The rest of Birthright was a blur. One sad thing that happened was that I ended up getting really sick from all of the exhausting traveling we were doing. Congested and tired, I lugged myself from place to place with the rest of the group. We saw some cool stuff on the last few days: we went to a military cemetary in Jerusalem, where we saw the graves of people who died from the first Lebanon war, the independence war, and the more recent conflicts. Seeeing the soldiers' graves from the second Lebanon War in 2006 was really sad. They were really decorated- some had freshly picked flowers, some were adorned with pictures and keepsakes, and they were generally well-looked after. Those kids were 18 or 19 or 20- and it's clear that 4 years after the conflict, the parents are still incredibly affected by the conflict. I can't imagine losing a friend or a sister that early on. It really hit home, knowing how young they were and how much they had left to offer.
The trip ended pretty briskly. I didn't realize until the actual airport that most of the people on the trip were leaving, permanently. The people I became friends with on the trip were so diverse and different from me- Midwesterners, law students, grad students, poets, dreamers and realists- and I hope we all stay in touch. Talking to the grad students made me want to go back to grad school. Being in contact with people two and three years older- people with rent and real person jobs and even spouses made me a little more ready for growing up. There is a difference between the 22 and the 25 year olds. The 22 year olds- Hillary, Jessi, and myself- all graduated in a really tough economic year and have spent the time since graduation perpetually seeking meaning, employment, and to find the elusive Nest Step. The older kids told us that it will all work out, and I believe them- the first year out is the most shocking and the hardest to get used to. I can't wait to live with friends and teach English in another country and go back to grad school and ride a bike around the city and get moving on life. At the same time I feel this great reluctance to grow up- this tug between the desire to be a kdi and the desire to be a big important Real Person. Maybe life is about wrestling a balance between the kid and the adult.
The day after the program, my Russian biochemist friend Ilya and I went to Jerusalem. We stayed at the Jaffa Gate Hostel, which is in an amazing location but is an incredibly crappy hostel.

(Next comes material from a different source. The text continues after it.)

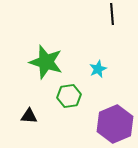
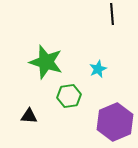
purple hexagon: moved 2 px up
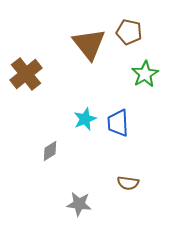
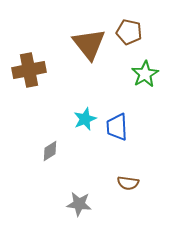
brown cross: moved 3 px right, 4 px up; rotated 28 degrees clockwise
blue trapezoid: moved 1 px left, 4 px down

Our room was in absolute darnkness, the toilet made this loud draining noise for 20 minutes after it was flushed, and we were given one measly thin blanket for the wintry night. The people in the hostel were fun though- I met Sevillanos taking shots of whiskey the first night Typical!
Ilya and I tried to sleep in but both wound up wide awake at 8am- Birthright conditioned us well to rise early. We wandered around the Old City, walking through the Christian quarter of the market. We went to the Church of the Holy Sepulchre and saw where Jesus was crucified. I felt a great sadness and reverence for this gentle man who only wanted peace and love. My relationship to Jesus is constantly changing- I know he was special, but is he divine? That I don't know. But it was a very beautiful and sad church, and to see the actual crucifiction spot was astounding. We reverse walked the Via Dolorosa- Jesus' march from where Pontius Pilate sentenced him to death to the spot of his crucifiction. It was an uphill walk, and to think that he did it after being tortured and beaten, and with a giant wooden cross on his back, is insane.

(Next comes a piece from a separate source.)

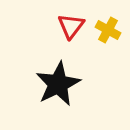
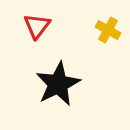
red triangle: moved 34 px left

For lunch, we went to the Arabic quarter and sat down for two hours, drinking mint tea and talking about life. Birthright wouldn't let us go into the Arabic quarter but I really liked it- especially the tea. Everywhere in the Arabic quarter, there are posters from 1929 that say "PALESTINE: A paradise." I guess the Brits used the posters for tourism back in the day. They are everywhere, and it's clear that to the Arabs, Palestine was rightfully theirs, a beautiful paradise that was stolen in the 40s when Israel became a nation. There really is no easy solution to the problem- do we give Jersualem back to the Arabs? No way! They would want the entire country before they are happy. I think the Jews need a homeland- we've been pushed around and killed and persecuted for thousands of years. But what can we do to bring lasting peace? And would each sides recognize it? I'm glad that Arabs, Christians, and Jews can all live in Jerusalem in relative peace. Jews can't go up to Temple Mount though which is sad because it's beautiful. Apparently the second intifada in 2000 started because Ariel Sharon, the Jewish prime minister of Israel, went up to Temple Mount. Just by entering the Mount he ignited a war. It's crazy how delicate the peace is between the three groups in Jersualem, the holiest city in the world to Jews and Christians and the third holiest to Muslims.
I will write more later. I've tried Skyping people, but I just realized that while it's 2:42 here, it's 7:42 am there. OOoooooopsss.